AEGIS Parameter Reference Guide¶

Version: 1.0.0 | Updated: 2026-02-12 | Status: Active

This guide provides complete parameter documentation for the AEGIS Governance Decision SDK. It covers every input parameter, configuration value, and decision output — with derivation guidance, domain examples, and boundary behavior.

Audience: Integration engineers, AI agent developers, platform teams, risk analysts.

Authoritative sources: schema/interface-contract.yaml (frozen values), src/config.py (AegisConfig), src/engine/gates.py (gate logic), src/integration/pcw_decide.py (decision flow).

Interactive guidance: For domain-specific derivation formulas and worked examples via MCP, call aegis_get_scoring_guide(domain) — available for trading, cicd, moderation, agents, and generic domains.

▶ _Source material_:
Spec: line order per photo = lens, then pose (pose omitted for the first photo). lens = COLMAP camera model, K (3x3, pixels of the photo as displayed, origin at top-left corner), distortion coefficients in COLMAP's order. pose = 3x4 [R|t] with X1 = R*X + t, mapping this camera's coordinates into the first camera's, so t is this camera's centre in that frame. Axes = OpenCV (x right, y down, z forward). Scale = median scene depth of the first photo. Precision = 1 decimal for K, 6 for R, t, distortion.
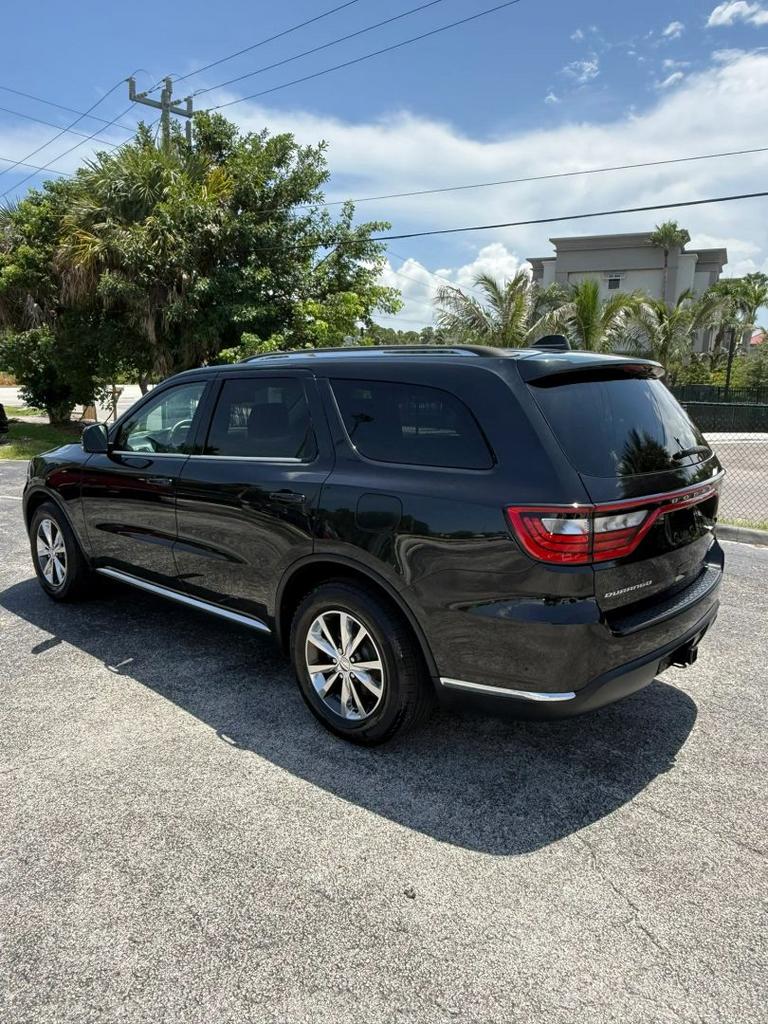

▶ _Instructions for the task_:
According to the AEGIS parameter guide, which source file is authoritative for gate logic?

▶ _Response_:
src/engine/gates.py